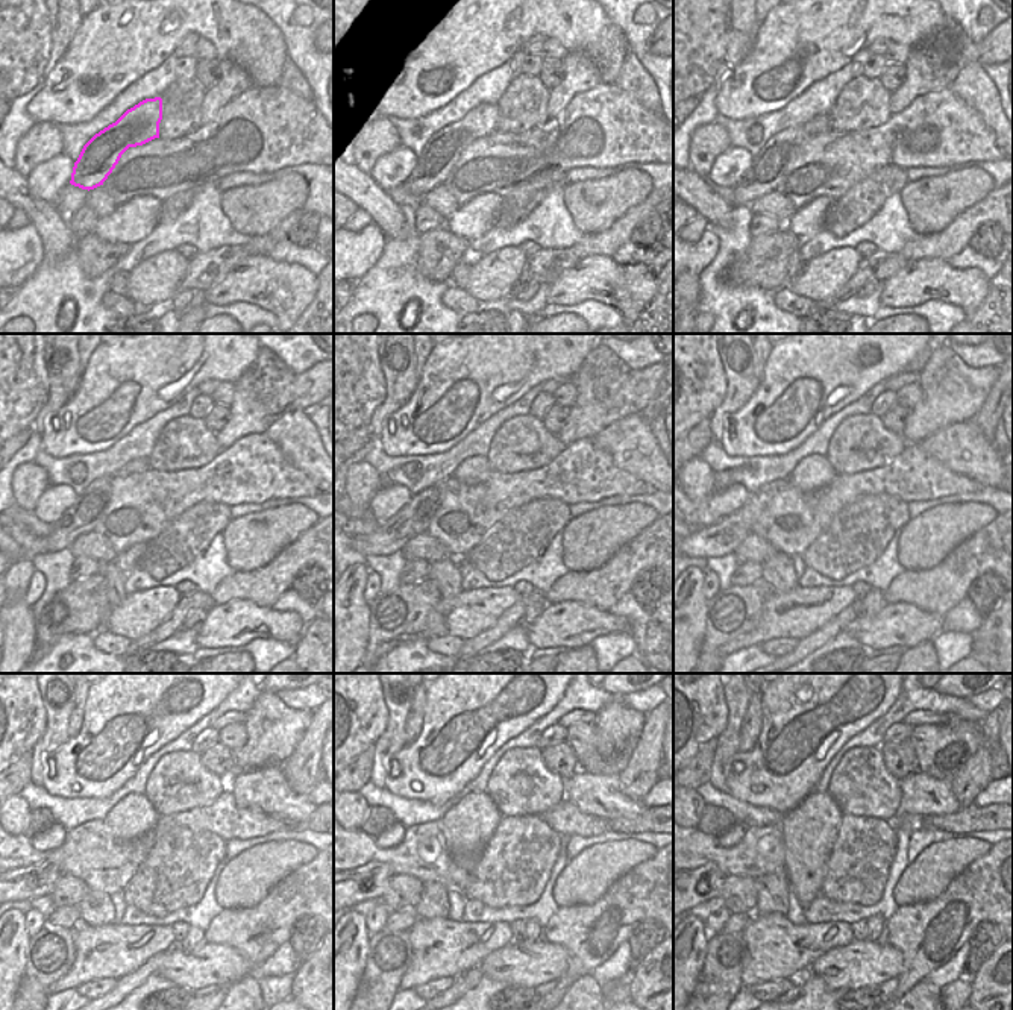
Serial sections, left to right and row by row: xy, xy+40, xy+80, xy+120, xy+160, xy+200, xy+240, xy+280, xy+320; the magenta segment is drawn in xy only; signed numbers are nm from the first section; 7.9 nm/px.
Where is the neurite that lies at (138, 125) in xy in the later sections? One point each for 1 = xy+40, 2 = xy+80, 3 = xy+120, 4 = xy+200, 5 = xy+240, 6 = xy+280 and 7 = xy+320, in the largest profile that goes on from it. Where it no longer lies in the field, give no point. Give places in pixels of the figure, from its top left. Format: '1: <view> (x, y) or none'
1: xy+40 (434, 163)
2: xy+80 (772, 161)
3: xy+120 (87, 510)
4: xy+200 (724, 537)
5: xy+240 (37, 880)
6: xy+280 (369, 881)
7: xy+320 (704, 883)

+===+

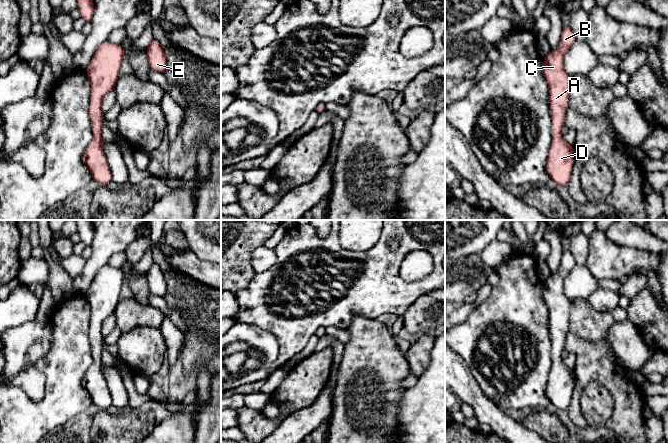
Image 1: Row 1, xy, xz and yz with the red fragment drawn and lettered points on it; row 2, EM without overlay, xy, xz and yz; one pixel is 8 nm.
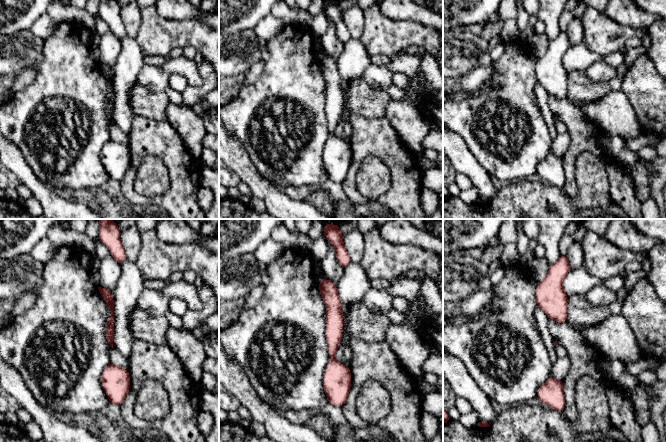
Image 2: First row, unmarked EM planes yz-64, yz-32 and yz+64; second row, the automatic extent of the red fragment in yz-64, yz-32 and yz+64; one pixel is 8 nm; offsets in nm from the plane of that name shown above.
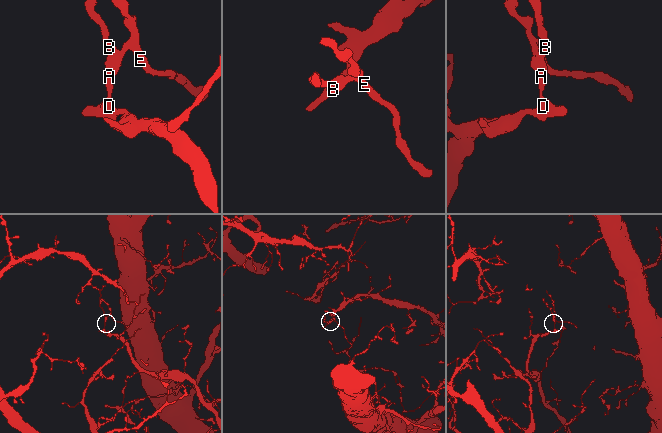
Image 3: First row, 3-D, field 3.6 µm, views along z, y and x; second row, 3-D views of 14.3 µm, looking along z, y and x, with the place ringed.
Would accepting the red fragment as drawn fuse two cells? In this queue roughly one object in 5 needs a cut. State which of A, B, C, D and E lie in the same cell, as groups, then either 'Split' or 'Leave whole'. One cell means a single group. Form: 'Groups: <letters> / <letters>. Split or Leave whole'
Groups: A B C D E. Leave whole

+===+

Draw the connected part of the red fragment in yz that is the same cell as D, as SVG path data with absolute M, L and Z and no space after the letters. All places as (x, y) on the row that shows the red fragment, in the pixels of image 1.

+===+

Exercise instructions —
Please go through the listing and return each line that has "second" in it.

Result for this task —
Image 2: First row, unmarked EM planes yz-64, yz-32 and yz+64; second row, the automatic extent of the red fragment in yz-64, yz-32 and yz+64; one pixel is 8 nm; offsets in nm from the plane of that name shown above.
Image 3: First row, 3-D, field 3.6 µm, views along z, y and x; second row, 3-D views of 14.3 µm, looking along z, y and x, with the place ringed.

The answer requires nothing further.